____ Extracted records

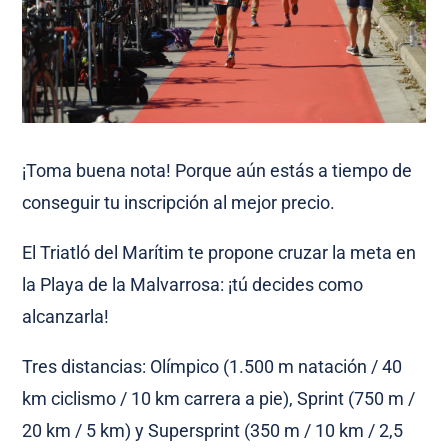
¡Toma buena nota! Porque aún estás a tiempo de
conseguir tu inscripción al mejor precio.
El Triatló del Marítim te propone cruzar la meta en
la Playa de la Malvarrosa: ¡tú decides como
alcanzarla!
Tres distancias: Olímpico (1.500 m natación / 40
km ciclismo / 10 km carrera a pie), Sprint (750 m /
20 km / 5 km) y Supersprint (350 m / 10 km / 2,5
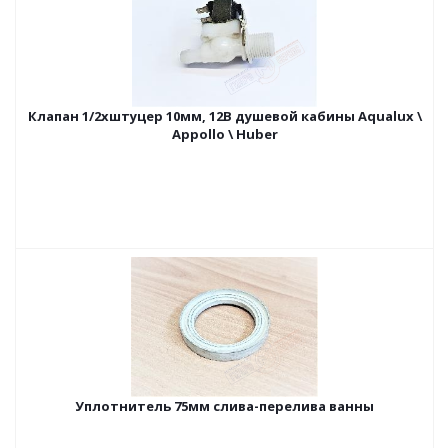
Клапан 1/2хштуцер 10мм, 12В душевой кабины Aqualux \
Appollo \ Huber
Уплотнитель 75мм слива-перелива ванны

________

**Problem statement**
The whole listing above needs to be copied exactly; please keep the pictures out.

**Solved exercise**
¡Toma buena nota! Porque aún estás a tiempo de
conseguir tu inscripción al mejor precio.
El Triatló del Marítim te propone cruzar la meta en
la Playa de la Malvarrosa: ¡tú decides como
alcanzarla!
Tres distancias: Olímpico (1.500 m natación / 40
km ciclismo / 10 km carrera a pie), Sprint (750 m /
20 km / 5 km) y Supersprint (350 m / 10 km / 2,5
Клапан 1/2хштуцер 10мм, 12В душевой кабины Aqualux \
Appollo \ Huber
Уплотнитель 75мм слива-перелива ванны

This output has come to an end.